Need	Mistral choice	Alternative
Best coding agent	Devstral 2	Claude Opus, GPT-4.5
Best local coding	Devstral Small 2	Qwen 3.5 27B
Best autocomplete	Codestral	GitHub Copilot
Cheapest good model	Mistral Small ($0.10/1M)	GPT-4o-mini ($0.15/1M)
European languages	Mistral Large 2	No clear alternative
Edge/mobile	Nemo (7GB)	Gemma 4 9B

Mistral’s key advantage is the open-weight licensing combined with competitive performance. You can run their models locally, modify them, and deploy commercially — something you can’t do with Claude or GPT.

FAQ

Which Mistral model is best?

It depends on your task. For agentic coding (multi-file edits, bug fixes), Devstral 2 is the best — it matches Claude Opus on SWE-bench at 72.2%. For general reasoning and analysis, Mistral Large 2 is the flagship. For IDE autocomplete, Codestral with its native FIM support is unmatched. For local coding on consumer hardware, Devstral Small 2 offers the best quality-per-VRAM ratio. There’s no single “best” — Mistral intentionally offers specialized models rather than one model that does everything.

Is Mistral free?

Partially. Devstral Small 2 (Modified MIT), Nemo (Apache 2.0), and Codestral (when run locally) are free to use with no API costs. The larger models — Large 2, Devstral 2, and Small — are available via the Mistral API at competitive prices ($0.10-$6.00 per million tokens). You can also download the open-weight models and run them locally for free if you have sufficient hardware. Mistral offers a free tier on their platform with rate limits for experimentation.

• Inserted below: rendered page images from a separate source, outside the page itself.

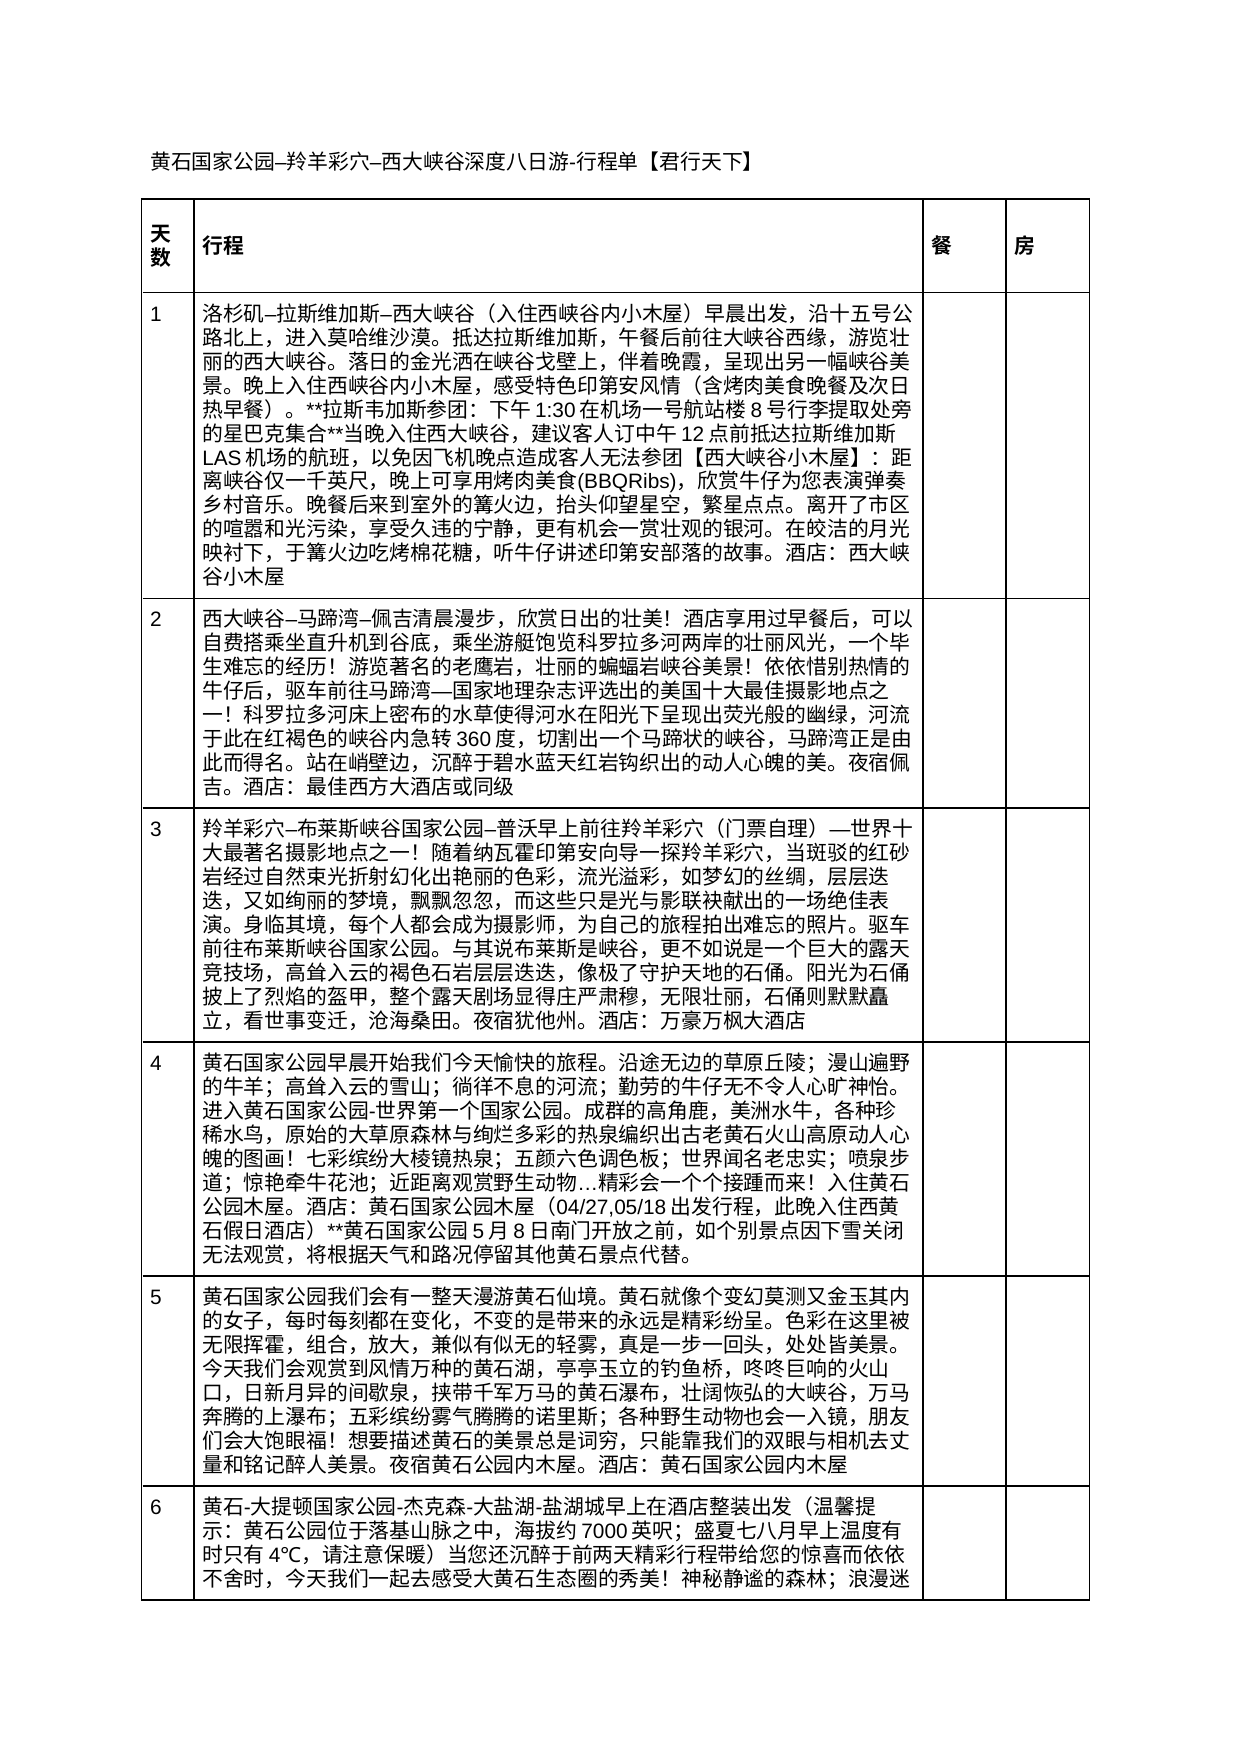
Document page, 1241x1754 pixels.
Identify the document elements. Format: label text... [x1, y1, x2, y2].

table_cell 4 [142, 1042, 193, 1275]
table_cell [1007, 293, 1089, 597]
table_cell 黄石国家公园我们会有一整天漫游黄石仙境。黄石就像个变幻莫测又金玉其内的女子，每时每刻都在变化，不变的是带来的永远是精彩纷呈。色彩在这里被无限挥霍，组合，放大，兼似有似无的轻雾，真是一步一回头，处处皆美景。今天我们会观赏到风情万种的黄石湖，亭亭玉立的钓鱼桥，咚咚巨响的火山口，日新月异的间歇泉，挟带千军万马的黄石瀑布，壮阔恢弘的大峡谷，万马奔腾的上瀑布；五彩缤纷雾气腾腾的诺里斯；各种野生动物也会一入镜，朋友们会大饱眼福！想要描述黄石的美景总是词穷，只能靠我们的双眼与相机去丈量和铭记醉人美景。夜宿黄石公园内木屋。酒店：黄石国家公园内木屋 [195, 1277, 922, 1485]
table_cell 3 [142, 808, 193, 1041]
table_header 房 [1007, 200, 1089, 292]
table_cell [924, 809, 1005, 1041]
table_cell [924, 1277, 1005, 1485]
table_cell 西大峡谷–马蹄湾–佩吉清晨漫步，欣赏日出的壮美！酒店享用过早餐后，可以自费搭乘坐直升机到谷底，乘坐游艇饱览科罗拉多河两岸的壮丽风光，一个毕生难忘的经历！游览著名的老鹰岩，壮丽的蝙蝠岩峡谷美景！依依惜别热情的牛仔后，驱车前往马蹄湾—国家地理杂志评选出的美国十大最佳摄影地点之一！科罗拉多河床上密布的水草使得河水在阳光下呈现出荧光般的幽绿，河流于此在红褐色的峡谷内急转360度，切割出一个马蹄状的峡谷，马蹄湾正是由此而得名。站在峭壁边，沉醉于碧水蓝天红岩钩织出的动人心魄的美。夜宿佩吉。酒店：最佳西方大酒店或同级 [195, 599, 922, 807]
table_cell 羚羊彩穴–布莱斯峡谷国家公园–普沃早上前往羚羊彩穴（门票自理）—世界十大最著名摄影地点之一！随着纳瓦霍印第安向导一探羚羊彩穴，当斑驳的红砂岩经过自然束光折射幻化出艳丽的色彩，流光溢彩，如梦幻的丝绸，层层迭迭，又如绚丽的梦境，飘飘忽忽，而这些只是光与影联袂献出的一场绝佳表演。身临其境，每个人都会成为摄影师，为自己的旅程拍出难忘的照片。驱车前往布莱斯峡谷国家公园。与其说布莱斯是峡谷，更不如说是一个巨大的露天竞技场，高耸入云的褐色石岩层层迭迭，像极了守护天地的石俑。阳光为石俑披上了烈焰的盔甲，整个露天剧场显得庄严肃穆，无限壮丽，石俑则默默矗立，看世事变迁，沧海桑田。夜宿犹他州。酒店：万豪万枫大酒店 [195, 809, 922, 1041]
table_cell 6 [142, 1486, 193, 1599]
table_cell 2 [142, 599, 193, 807]
table_cell 1 [142, 293, 193, 597]
table_cell [1007, 1043, 1089, 1275]
table_cell [924, 1043, 1005, 1275]
table_cell [924, 599, 1005, 807]
table_cell 5 [142, 1276, 193, 1485]
table_cell [1007, 599, 1089, 807]
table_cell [195, 1487, 922, 1599]
table_cell [1007, 1487, 1089, 1599]
table_header 餐 [924, 200, 1005, 292]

Can I run Mistral locally?

Yes, most Mistral models can run locally. Nemo (12B) needs just 7GB VRAM — it runs on laptops. Codestral and Mistral Small (22B) need ~12GB — an RTX 3090 or 32GB Mac works. Devstral Small 2 (24B) needs ~14GB. The full Large 2 and Devstral 2 (123B) require ~65GB VRAM at Q4, meaning you need an H100 or Mac Studio Ultra with 192GB. Use Ollama for the easiest setup, or vLLM for production deployments.

How does Mistral compare to Claude?

On coding tasks, Devstral 2 matches Claude Opus (72.2% vs ~72% on SWE-bench) at significantly lower cost ($2/1M vs ~$15/1M tokens). On general reasoning, Claude Sonnet and Mistral Large 2 are comparable, with Claude slightly ahead on complex analysis and Mistral ahead on multilingual tasks. The biggest difference is openness: Mistral’s models are open-weight — you can run them locally, fine-tune them, and deploy without API dependencies. Claude is API-only. For a detailed comparison, see our AI model comparison guide.